### Stored data

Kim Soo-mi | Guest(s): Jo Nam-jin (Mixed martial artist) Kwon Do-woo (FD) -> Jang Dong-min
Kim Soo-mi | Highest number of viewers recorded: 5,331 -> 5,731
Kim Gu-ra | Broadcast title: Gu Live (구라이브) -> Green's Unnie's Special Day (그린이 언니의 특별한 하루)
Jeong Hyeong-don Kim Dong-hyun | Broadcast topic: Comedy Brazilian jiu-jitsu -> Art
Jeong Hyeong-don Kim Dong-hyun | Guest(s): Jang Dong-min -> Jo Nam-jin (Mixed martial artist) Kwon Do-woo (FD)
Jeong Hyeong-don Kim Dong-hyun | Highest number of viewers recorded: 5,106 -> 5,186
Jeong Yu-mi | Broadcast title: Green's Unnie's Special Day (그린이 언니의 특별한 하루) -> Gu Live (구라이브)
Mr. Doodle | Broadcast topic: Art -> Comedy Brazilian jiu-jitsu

### Your task
Retype every line of the difference records above without any changes.

### Exercise response
Kim Soo-mi | Guest(s): Jo Nam-jin (Mixed martial artist) Kwon Do-woo (FD) -> Jang Dong-min
Kim Soo-mi | Highest number of viewers recorded: 5,331 -> 5,731
Kim Gu-ra | Broadcast title: Gu Live (구라이브) -> Green's Unnie's Special Day (그린이 언니의 특별한 하루)
Jeong Hyeong-don Kim Dong-hyun | Broadcast topic: Comedy Brazilian jiu-jitsu -> Art
Jeong Hyeong-don Kim Dong-hyun | Guest(s): Jang Dong-min -> Jo Nam-jin (Mixed martial artist) Kwon Do-woo (FD)
Jeong Hyeong-don Kim Dong-hyun | Highest number of viewers recorded: 5,106 -> 5,186
Jeong Yu-mi | Broadcast title: Green's Unnie's Special Day (그린이 언니의 특별한 하루) -> Gu Live (구라이브)
Mr. Doodle | Broadcast topic: Art -> Comedy Brazilian jiu-jitsu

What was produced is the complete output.